__DOCUMENT PASSAGE__
┏━━
Application self-service is an important aspect to any IT organization. Many times IT teams come across instances of repeated tickets which could have been avoided with more robust self-service capabilities. Many of the concepts below are hardened and proven techniques used at various organizations across the globe to produce tremendous time savings.
What is a self-service strategy?
To describe self-service, it’s easier to start with the problem. One of the primary headaches for a dedicated IT department that continuously delivers solutions is constantly keeping those solutions updated. In short, application self-service allows end-users (or business owners) to manage a certain amount of the application themselves, without having to involve IT in the process.
Why does self-service strategy matter?
When new features or functionality are requested by the business, IT typically goes through iterative cycles, bringing together analysts and builders to research and deliver the requested capability. As a forward-thinking IT organization, you know that your team’s time is a precious resource, and by implementing self-service concepts it allows the business to manage the application themselves (with necessary guardrails, of course).
How can it be applied?
Let’s look at a few examples:
- Profile-based self-service
- Business administration
- Chatbots
Example 1: Profile-based self-service
Ever managed individualized app settings on your phone? This concept is very similar and can also be applied to your K2 Software applications.
┗━━
__DATASET__
┏━━
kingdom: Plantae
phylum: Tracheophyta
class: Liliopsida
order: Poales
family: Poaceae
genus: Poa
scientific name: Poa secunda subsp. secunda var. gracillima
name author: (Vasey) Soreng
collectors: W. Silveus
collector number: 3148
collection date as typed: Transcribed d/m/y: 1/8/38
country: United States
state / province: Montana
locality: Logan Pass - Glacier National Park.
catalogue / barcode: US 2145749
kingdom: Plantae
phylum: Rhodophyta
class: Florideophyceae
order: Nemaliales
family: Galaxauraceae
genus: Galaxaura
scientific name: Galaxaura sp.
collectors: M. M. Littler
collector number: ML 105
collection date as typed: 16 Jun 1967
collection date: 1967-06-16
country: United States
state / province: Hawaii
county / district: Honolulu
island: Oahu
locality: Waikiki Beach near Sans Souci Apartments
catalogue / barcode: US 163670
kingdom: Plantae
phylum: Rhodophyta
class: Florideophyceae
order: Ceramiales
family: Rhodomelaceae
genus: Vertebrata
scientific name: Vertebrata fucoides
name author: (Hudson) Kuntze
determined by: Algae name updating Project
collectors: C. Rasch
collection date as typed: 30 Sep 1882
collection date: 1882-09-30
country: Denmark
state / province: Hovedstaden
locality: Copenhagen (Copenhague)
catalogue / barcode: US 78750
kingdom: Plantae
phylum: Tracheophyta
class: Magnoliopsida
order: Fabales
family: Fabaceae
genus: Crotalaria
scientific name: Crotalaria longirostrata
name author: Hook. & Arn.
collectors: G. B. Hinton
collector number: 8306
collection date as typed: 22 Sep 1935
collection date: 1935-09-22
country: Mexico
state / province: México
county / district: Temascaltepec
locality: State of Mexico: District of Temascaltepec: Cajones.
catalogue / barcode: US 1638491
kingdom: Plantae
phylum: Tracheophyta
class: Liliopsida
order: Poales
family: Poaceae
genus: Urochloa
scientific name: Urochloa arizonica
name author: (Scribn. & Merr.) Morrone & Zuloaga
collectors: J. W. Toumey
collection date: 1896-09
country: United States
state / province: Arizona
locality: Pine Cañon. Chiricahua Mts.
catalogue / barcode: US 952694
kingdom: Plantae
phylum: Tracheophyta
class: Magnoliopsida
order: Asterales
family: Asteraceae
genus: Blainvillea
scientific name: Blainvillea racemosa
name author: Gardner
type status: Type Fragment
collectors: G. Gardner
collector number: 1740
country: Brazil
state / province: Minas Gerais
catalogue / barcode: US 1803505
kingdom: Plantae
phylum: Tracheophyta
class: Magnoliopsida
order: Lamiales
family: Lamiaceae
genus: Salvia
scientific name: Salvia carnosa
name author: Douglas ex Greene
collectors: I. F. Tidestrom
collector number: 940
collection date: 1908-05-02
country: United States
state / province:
┗━━
__WHAT THIS TASK INVOLVES__
Quote the stretch from "When new features" through "it be applied?" in the passage on application self-service.

__RESPONSE TO THIS EXERCISE__
When new features or functionality are requested by the business, IT typically goes through iterative cycles, bringing together analysts and builders to research and deliver the requested capability. As a forward-thinking IT organization, you know that your team’s time is a precious resource, and by implementing self-service concepts it allows the business to manage the application themselves (with necessary guardrails, of course).
How can it be applied?